In the case of clinical trials, especially multi-center clinical trials, institutional issues and structural issues in science in general are likely to be less important than individual factors. In addition, with a few exceptions such as the Fiddes case and the Snyder−Peugeot case noted in the introduction, direct financial gain does not appear to be a major motivating factor. One intriguing suggestion is that physician-scientists simply may be less rigorous than other scientists in their approach to clinical trials:

“It is our sense, primarily experiential and impressionistic in nature, that honesty in research work as a fundamental rule is valued more strongly among scientists than among physicians… Physicians tend to evaluate research in terms of harm or benefit to patients rather than in terms of adherence to the rigorous norms of scientific investigation” [58].

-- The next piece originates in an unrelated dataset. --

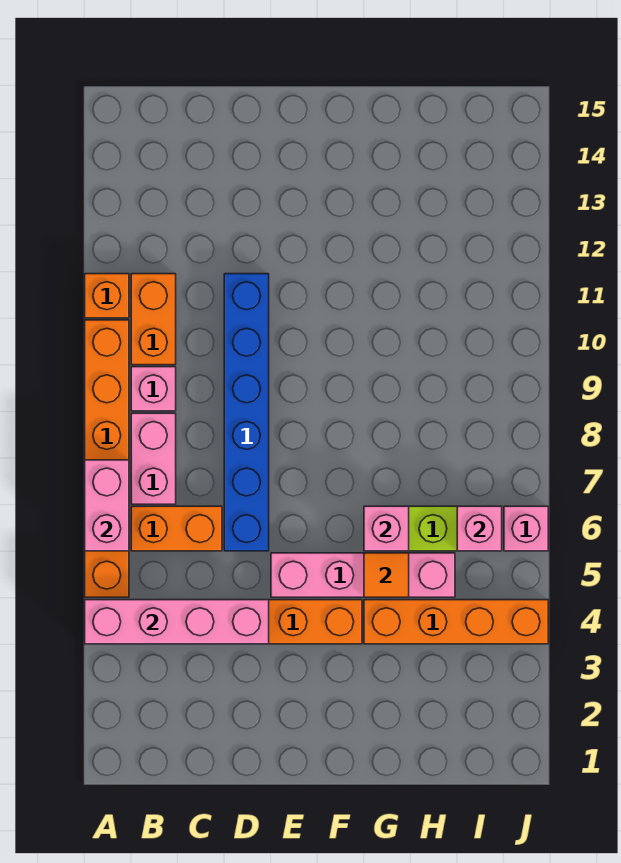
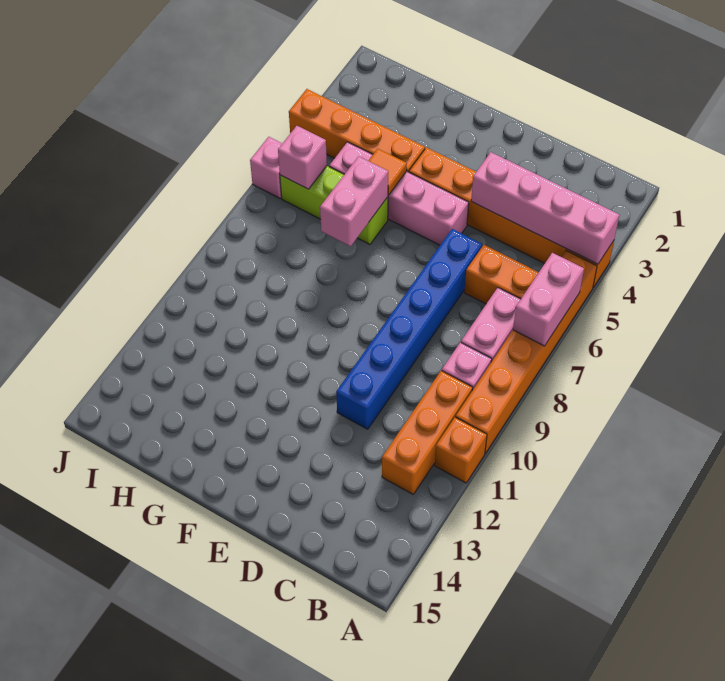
orange 1x2 brick [131,274,176,365] -> orange 1x3 brick [382,371,473,494]
pink 1x1 brick [364,506,409,551] -> pink 1x2 brick [320,156,388,246]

Years after this speculation was published, some support for this view was inadvertently supplied by Poisson in his explanation of why he falsified eligibility data on NSABP trials:

“I believed I understood the reasons behind the study rules, and I felt that the rules were meant to be understood as guidelines and not necessarily followed blindly. My sole concern at all times was the health of my patients. I firmly believed that a patient who was able to enter into an NSABP trial received the best therapy and follow-up treatment… Maintaining the proper balance between good clinical care and rigid research methods is not an easy task” [59].

In addition to the usual suggestions for preventing misconduct implied by consideration of the various factors involved (training in the ethics of research, improved mentoring, increased supervision, etc.), none of which have been proven to be effective, statistical procedures may also play a role. In particular, central statistical monitoring, an effective tool for detecting data fraud in clinical trials as part of a general data quality assurance program, may also function as a deterrent to committing such fraud in the first place for trials in which such monitoring is known to be in place [1, 60, 61]. Such procedures should be applied more commonly in multi-center clinical trials.

Summary

Despite the large and growing literature on the prevalence, causes and prevention of research misconduct in science in general and in clinical trials in particular, reliable empirical evidence to support the discussion remains in short supply. This situation exists in part because of the difficulties in definitions and in part because of the difficulties in designing and conducting studies in this area. However, the available evidence taken as a whole suggests that the most serious forms of misconduct, fabrication and falsification, are relatively rare, albeit perhaps higher than assumed by most scientists, whereas other questionable research practices are quite common. In addition, most discussions of the causal factors in misconduct are not based on reliable empirical evidence. Thus, prevention measures which are based on assumptions about causal factors are also liable to be misguided. More rigorous studies of the prevalence, causal factors and potential prevention strategies for research misconduct are needed.